Und dann kam es – dieses Herzrasen, die Enge im Brustkorb, die Gedanken im Karussell.

Die Panik.


Die Tür öffnete sich, und Loki trat herein. Er war noch erdig vom Wald, die Pfoten feucht, das Fell roch nach Moos und Wind. Er sprang nicht aufs Sofa. Nein. Er blieb am Boden, setzte sich einfach neben mich. Seine Augen suchten meine, fest, klar, ruhig.


Er atmete tief. Und ich versuchte, mit ihm zu atmen. Ein. Aus. Ein. Aus. Seine Ruhe zog durch den Raum wie eine unsichtbare Decke.


Und natürlich – wie immer, wenn es am schwersten wurde – tauchte Helmut auf. Diesmal trug er einen roten Mantel, wirbelte mit den Armen, als wolle er ein Feuerwerk dirigieren.


„Willkommen zur großen Abendvorstellung!“ rief er mit lauter Stimme. „Heute: Schmerzen, die man sich nicht vorstellen kann! Dazu Panikattacken in der Hauptrolle! Donnerndes Herz, brennender Rücken, zuckende Beine – alles live und exklusiv in deinem Wohnzimmer!“


Ich presste die Zähne zusammen, Tränen liefen mir über die Wange. „Helmut… hör auf. Es reicht.“


„Reichen?“ lachte er, „Ich fang doch gerade erst an! Schau, wie dein Körper gehorcht: jeder Nerv ein Instrument, jeder Muskel eine Trommel.
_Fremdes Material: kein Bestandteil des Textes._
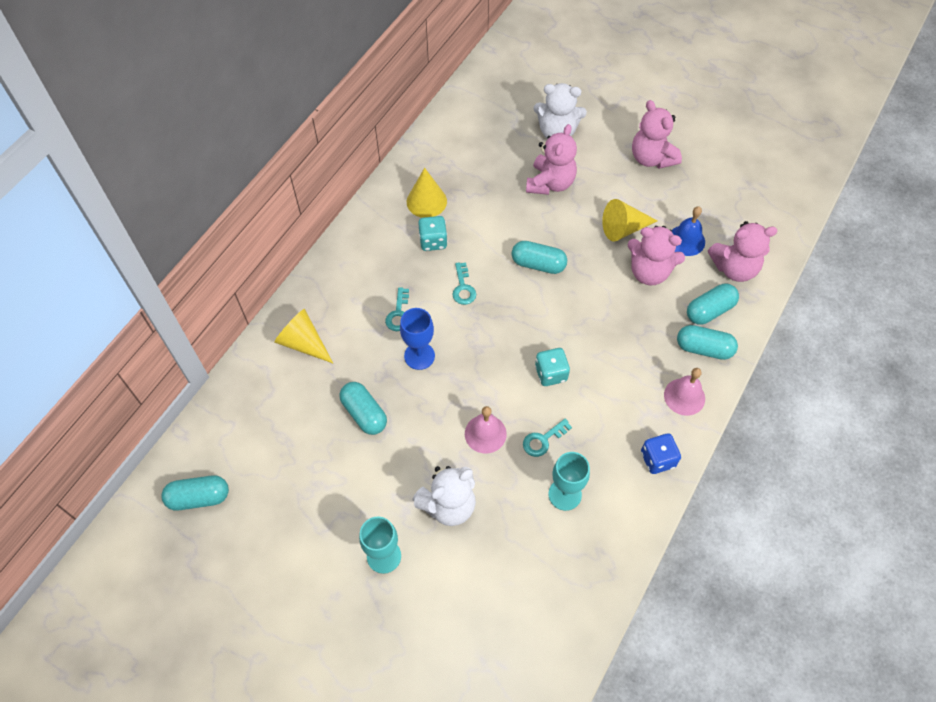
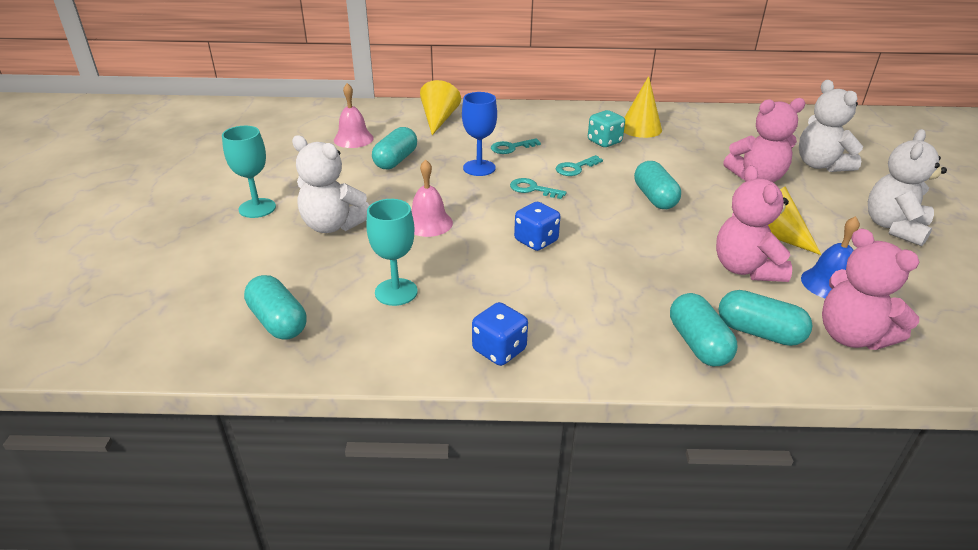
camera: 60 degrees right, 25 degrees down
(199, 497) = (267, 121): turquoise capsule -> turquoise capsule (278, 321)
(543, 440) = (451, 259): turquoise key -> turquoise key (532, 189)
(551, 373) = (536, 241): turquoise dice -> blue dice
(651, 158) = (894, 227): pink teddy bear -> white teddy bear
(684, 396) = (610, 347): pink bell -> pink bell (353, 139)

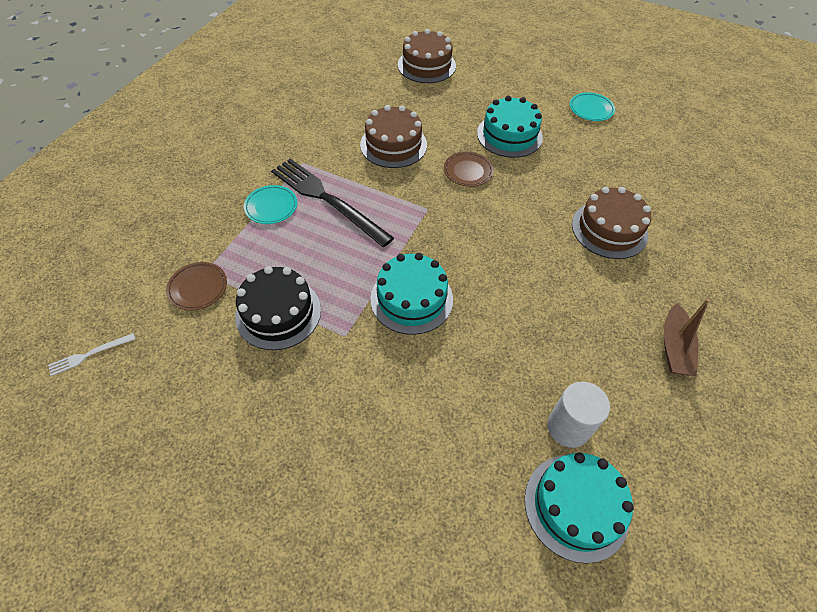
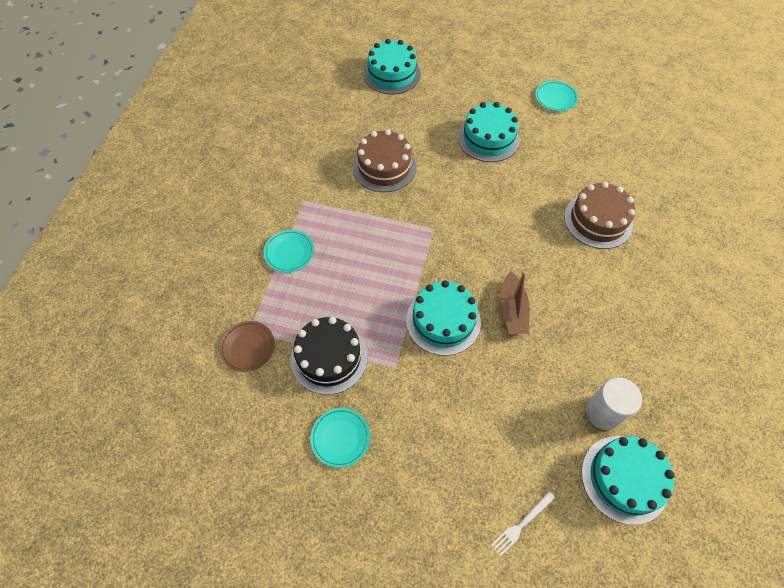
camera: 10 degrees left, 5 degrees up
(89, 355) = (170, 431): white fork -> white fork (521, 524)
(263, 396) = (340, 438): none -> turquoise plate
(327, 199) = (339, 235): black fork -> none
(426, 65) = (392, 74): brown cake -> turquoise cake
(468, 171) = (460, 183): brown plate -> none
(674, 347) = (674, 323): brown boat -> brown boat (512, 310)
Ich bin der Dirigent – und du bist mein Orchester.“


Loki gähnte. Laut, betont, so als wolle er sagen: Dein Theater langweilt mich, Helmut.

Dann legte er sich langsam hin, direkt neben das Sofa. Keine Dramatik, kein Bellen – nur Nähe. Seine Pfoten ausgestreckt, der Kopf schwer auf dem Boden, sein Atem tief und gleichmäßig.


Helmut hörte tatsächlich auf zu reden. Er starrte auf Loki, als würde er nicht verstehen, wie so viel Ruhe einfach den Raum füllen konnte.


Ich fixierte den Hund, klammerte mich innerlich an seinen Atemrhythmus. Mein Herzschlag begann, sich anzupassen. Das Feuer in meinem Rücken brannte immer noch, die Gliedmaßen taten weh, aber der Sturm in meiner Brust wurde leiser.


„Siehst du, Helmut,“ flüsterte ich, „du bist laut. Aber Loki ist still. Und Stille gewinnt.“


Helmut stampfte mit dem Fuß, zog seinen roten Mantel enger um die Schultern und murmelte beleidigt: „Ihr seid Spielverderber.“ Dann verschwand er in der Ecke, kleiner als zuvor.


Loki hob einmal die Augenbrauen, als wolle er prüfen, ob ich noch atmete. Dann schloss er die Augen, schnaufte zufrieden – und war einfach da.


Und so war der Boden, auf dem er lag, plötzlich auch meiner. Ein Stück Halt inmitten von Schmerz und Panik.



Fazit


Helmut bringt Schmerzen, Panik und ein Feuerwerk, das man keinem wünscht. Aber Loki bringt Ruhe, Bodenhaftung und Liebe – genau das Gegengewicht, das man in solchen Momenten braucht.

Manchmal kann man die Krankheit nicht wegschicken, aber man kann ihr den Platz nehmen. Mit Atem, mit Humor, mit einem Hund, der still am Boden liegt und damit mehr sagt als tausend Worte.